_Task statement_: Could you format the records, from their start through the line containing "Bądź na bieżąco", inclusive, as a JSON list of strings, one string per line, with blank lines dropped? Leave the pictures out of the answer.
------ Records provided
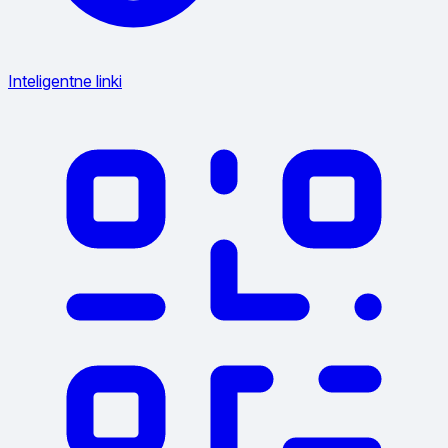
Inteligentne linki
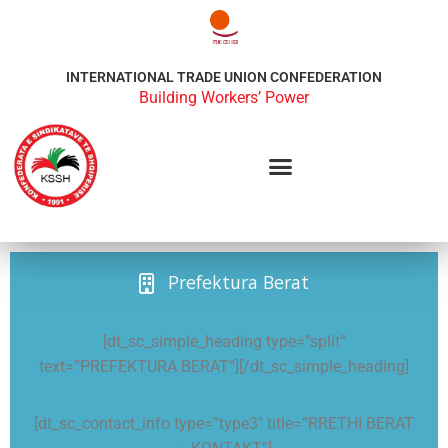
INTERNATIONAL TRADE UNION CONFEDERATION
Building Workers’ Power
Prefektura Berat
[dt_sc_simple_heading type=”split”
text=”PREFEKTURA BERAT”][/dt_sc_simple_heading]
[dt_sc_contact_info type=”type3″ title=”RRETHI BERAT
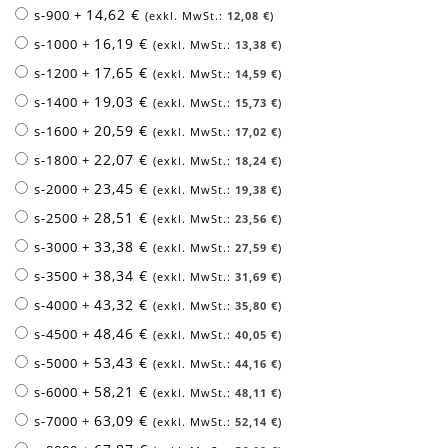
14,62 €
s-900
+
12,08 €
16,19 €
s-1000
+
13,38 €
17,65 €
s-1200
+
14,59 €
19,03 €
s-1400
+
15,73 €
20,59 €
s-1600
+
17,02 €
22,07 €
s-1800
+
18,24 €
23,45 €
s-2000
+
19,38 €
28,51 €
s-2500
+
23,56 €
33,38 €
s-3000
+
27,59 €
38,34 €
s-3500
+
31,69 €
43,32 €
s-4000
+
35,80 €
48,46 €
s-4500
+
40,05 €
53,43 €
s-5000
+
44,16 €
58,21 €
s-6000
+
48,11 €
63,09 €
s-7000
+
52,14 €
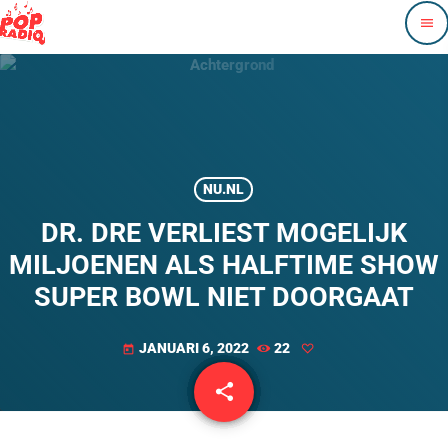
menu
NU.NL
DR. DRE VERLIEST MOGELIJK
MILJOENEN ALS HALFTIME SHOW
SUPER BOWL NIET DOORGAAT
JANUARI 6, 2022
22
today
share
email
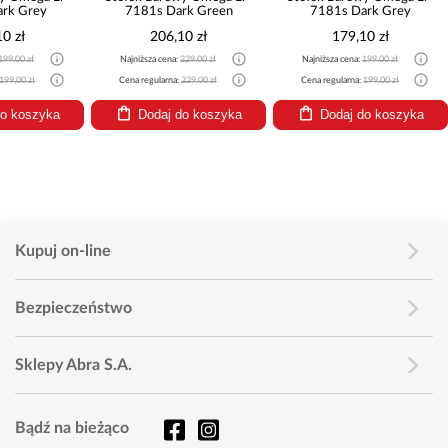
rk Grey
7181s Dark Green
7181s Dark Grey
0 zł
206,10 zł
179,10 zł
199,00 zł
Najniższa cena:
229,00 zł
Najniższa cena:
199,00 zł
199,00 zł
Cena regularna:
229,00 zł
Cena regularna:
199,00 zł
do koszyka
Dodaj do koszyka
Dodaj do koszyka
Kupuj on-line
Bezpieczeństwo
Sklepy Abra S.A.
Bądź na bieżąco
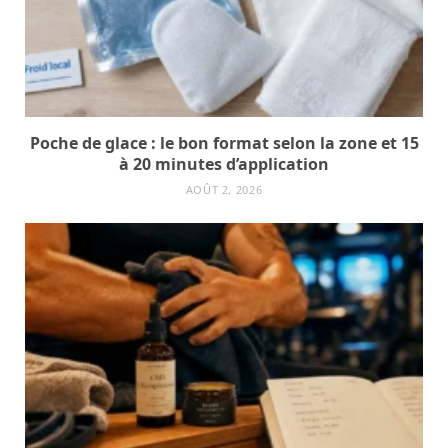
Poche de glace : le bon format selon la zone et 15
à 20 minutes d’application
AOÛT 2, 2026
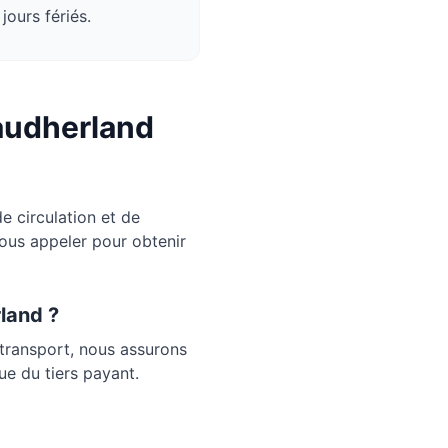
jours fériés.
audherland
 circulation et de
nous appeler pour obtenir
land
?
transport, nous assurons
ue du tiers payant.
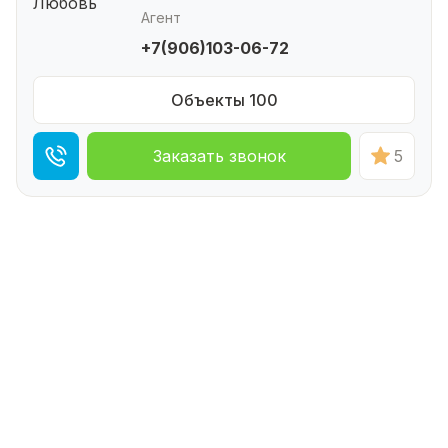
Агент
+7(906)103-06-72
Объекты 100
Заказать звонок
5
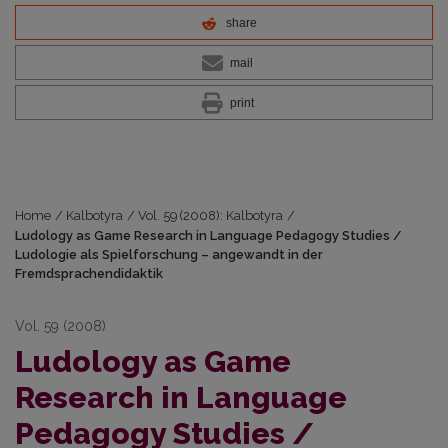
share
mail
print
Home
/
Kalbotyra
/
Vol. 59 (2008): Kalbotyra
/
Ludology as Game Research in Language Pedagogy Studies /
Ludologie als Spielforschung – angewandt in der
Fremdsprachendidaktik
Vol. 59 (2008)
Ludology as Game
Research in Language
Pedagogy Studies /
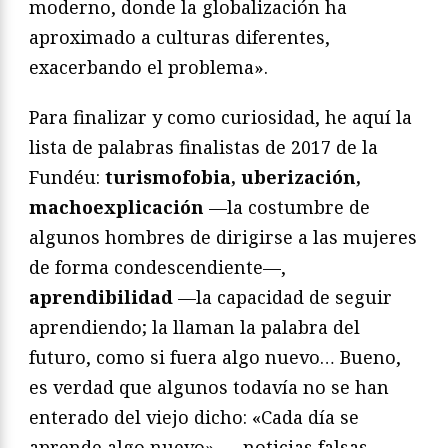
moderno, donde la globalización ha
aproximado a culturas diferentes,
exacerbando el problema».
Para finalizar y como curiosidad, he aquí la
lista de palabras finalistas de 2017 de la
Fundéu:
turismofobia, uberización,
machoexplicación
—la costumbre de
algunos hombres de dirigirse a las mujeres
de forma condescendiente—,
aprendibilidad
—la capacidad de seguir
aprendiendo; la llaman la palabra del
futuro, como si fuera algo nuevo… Bueno,
es verdad que algunos todavía no se han
enterado del viejo dicho: «Cada día se
aprende algo nuevo»—, noticias falsas —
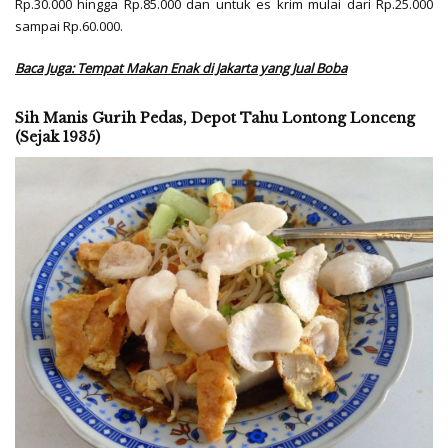
Rp.30.000 hingga Rp.85.000 dan untuk es krim mulai dari Rp.25.000
sampai Rp.60.000.
Baca Juga: Tempat Makan Enak di Jakarta yang Jual Boba
Sih Manis Gurih Pedas, Depot Tahu Lontong Lonceng
(Sejak 1935)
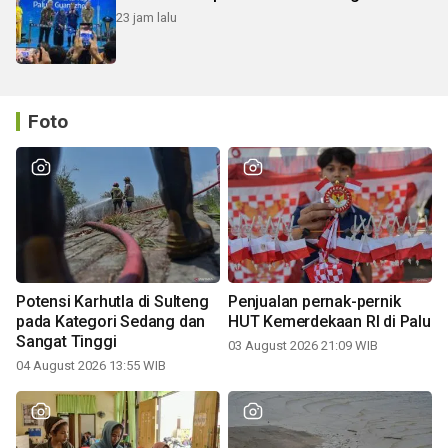
23 jam lalu
Foto
Potensi Karhutla di Sulteng
Penjualan pernak-pernik
pada Kategori Sedang dan
HUT Kemerdekaan RI di Palu
Sangat Tinggi
03 August 2026 21:09 WIB
04 August 2026 13:55 WIB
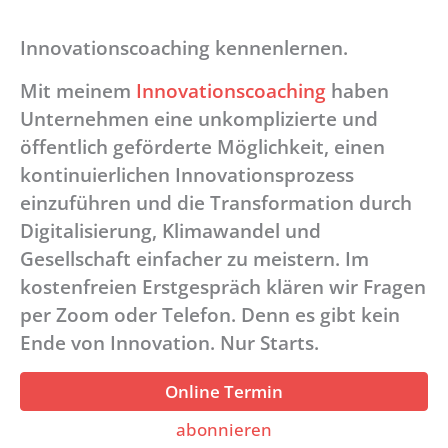
Innovationscoaching kennenlernen.
Mit meinem
Innovationscoaching
haben
Unternehmen eine unkomplizierte und
öffentlich geförderte Möglichkeit, einen
kontinuierlichen Innovationsprozess
einzuführen und die Transformation durch
Digitalisierung, Klimawandel und
Gesellschaft einfacher zu meistern. Im
kostenfreien Erstgespräch klären wir Fragen
per Zoom oder Telefon. Denn es gibt kein
Ende von Innovation. Nur Starts.
Online Termin
abonnieren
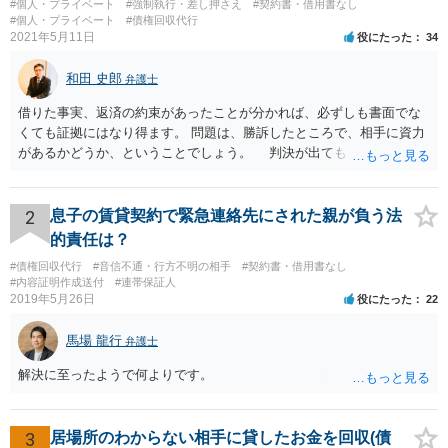
#個人・プライベート
#強制執行・差し押さえ
#契約書・借用書なし
#個人・プライベート
#債権回収代行
2021年5月11日
役にたった
34
和田 史郎
弁護士
借りた事実、返済の約束があったことが分かれば、必ずしも書面でな
くても証拠にはなり得ます。 問題は、勝訴したところで、相手に資力
があるかどうか、ということでしょう。 判決が出ても、無い袖を振
らせることは出来ないのです…
2
息子の賃貸契約で緊急連絡先にされた親が負う法
的責任は？
#債権回収代行
#音信不通・行方不明の相手
#契約書・借用書なし
#内容証明作成送付
#連帯保証人
2019年5月26日
役にたった
22
馬場 龍行
弁護士
解決に至ったようで何よりです。
3
居場所のわからない相手に貸したお金を回収(債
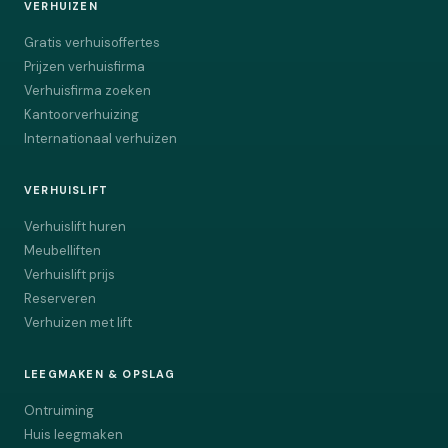
VERHUIZEN
Gratis verhuisoffertes
Prijzen verhuisfirma
Verhuisfirma zoeken
Kantoorverhuizing
Internationaal verhuizen
VERHUISLIFT
Verhuislift huren
Meubelliften
Verhuislift prijs
Reserveren
Verhuizen met lift
LEEGMAKEN & OPSLAG
Ontruiming
Huis leegmaken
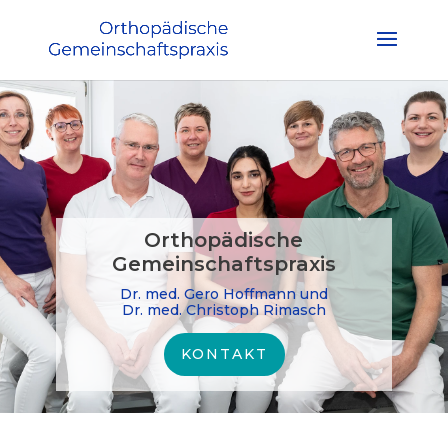
Orthopädische
Gemeinschaftspraxis
Dr. med. Gero Hoffmann und
Dr. med. Christoph Rimasch
KONTAKT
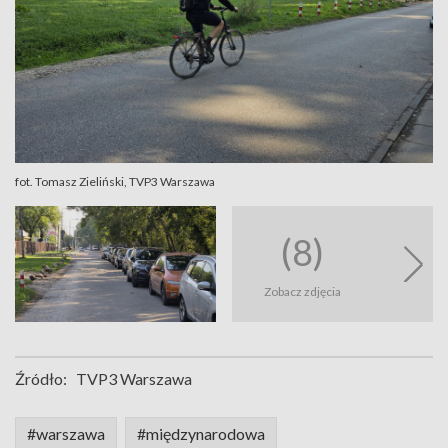
fot. Tomasz Zieliński, TVP3 Warszawa
(8)
Zobacz zdjęcia
Źródło:
TVP3 Warszawa
#warszawa
#międzynarodowa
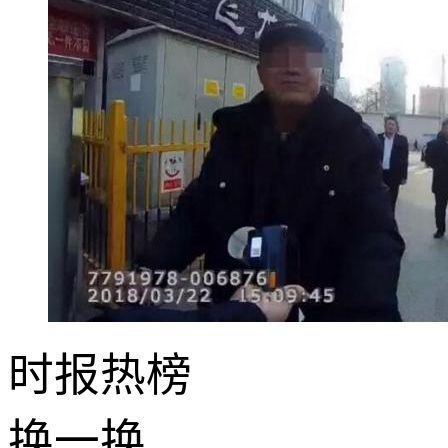
时报
热榜
换一换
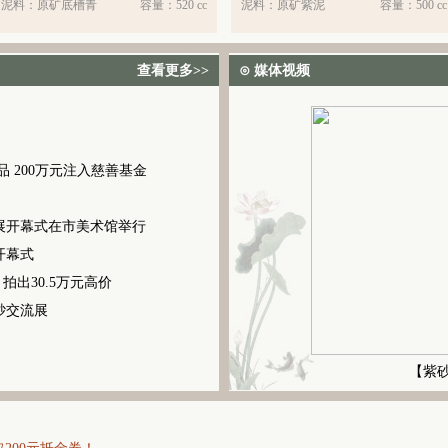
泥料：
原矿底槽青
容量：
520 cc
泥料：
原矿紫泥
容量：
500 cc
查看更多>>
⊙ 媒体视频
 200万元注入慈善基金
展开幕式在市美术馆举行
开幕式
拍出30.5万元高价
砂交流展
【紫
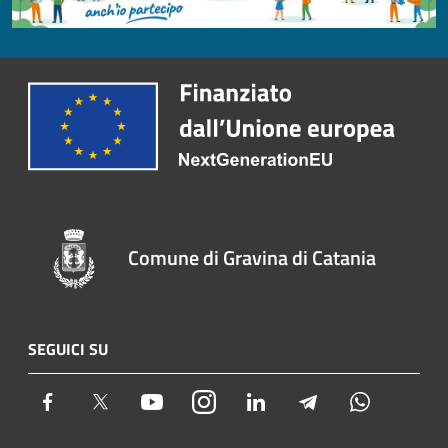
Comune di Gravina di Catania
SEGUICI SU
Facebook
Twitter
Youtube
Instagram
LinkedIn
Telegram
Whatsapp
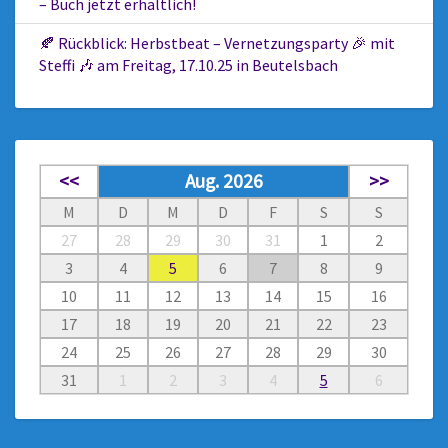
– Buch jetzt erhältlich!
🍂 Rückblick: Herbstbeat – Vernetzungsparty 🎉 mit
Steffi 🎶 am Freitag, 17.10.25 in Beutelsbach
<<
Aug. 2026
>>
M
D
M
D
F
S
S
27
28
29
30
31
1
2
3
4
5
6
7
8
9
10
11
12
13
14
15
16
17
18
19
20
21
22
23
24
25
26
27
28
29
30
31
1
2
3
4
5
6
------------
_Result below_:
[
  "Inteligentne linki",
  "INTERNATIONAL TRADE UNION CONFEDERATION",
  "Building Workers’ Power",
  "Prefektura Berat",
  "[dt_sc_simple_heading type=”split”",
  "text=”PREFEKTURA BERAT”][/dt_sc_simple_heading]",
  "[dt_sc_contact_info type=”type3″ title=”RRETHI BERAT",
  "14,62 €",
  "s-900",
  "+",
  "12,08 €",
  "16,19 €",
  "s-1000",
  "+",
  "13,38 €",
  "17,65 €",
  "s-1200",
  "+",
  "14,59 €",
  "19,03 €",
  "s-1400",
  "+",
  "15,73 €",
  "20,59 €",
  "s-1600",
  "+",
  "17,02 €",
  "22,07 €",
  "s-1800",
  "+",
  "18,24 €",
  "23,45 €",
  "s-2000",
  "+",
  "19,38 €",
  "28,51 €",
  "s-2500",
  "+",
  "23,56 €",
  "33,38 €",
  "s-3000",
  "+",
  "27,59 €",
  "38,34 €",
  "s-3500",
  "+",
  "31,69 €",
  "43,32 €",
  "s-4000",
  "+",
  "35,80 €",
  "48,46 €",
  "s-4500",
  "+",
  "40,05 €",
  "53,43 €",
  "s-5000",
  "+",
  "44,16 €",
  "58,21 €",
  "s-6000",
  "+",
  "48,11 €",
  "63,09 €",
  "s-7000",
  "+",
  "52,14 €",
  "menu",
  "NU.NL",
  "DR. DRE VERLIEST MOGELIJK",
  "MILJOENEN ALS HALFTIME SHOW",
  "SUPER BOWL NIET DOORGAAT",
  "JANUARI 6, 2022",
  "22",
  "today",
  "share",
  "email",
  "rk Grey",
  "7181s Dark Green",
  "7181s Dark Grey",
  "0 zł",
  "206,10 zł",
  "179,10 zł",
  "199,00 zł",
  "Najniższa cena:",
  "229,00 zł",
  "Najniższa cena:",
  "199,00 zł",
  "199,00 zł",
  "Cena regularna:",
  "229,00 zł",
  "Cena regularna:",
  "199,00 zł",
  "do koszyka",
  "Dodaj do koszyka",
  "Dodaj do koszyka",
  "Kupuj on-line",
  "Bezpieczeństwo",
  "Sklepy Abra S.A.",
  "Bądź na bieżąco"
]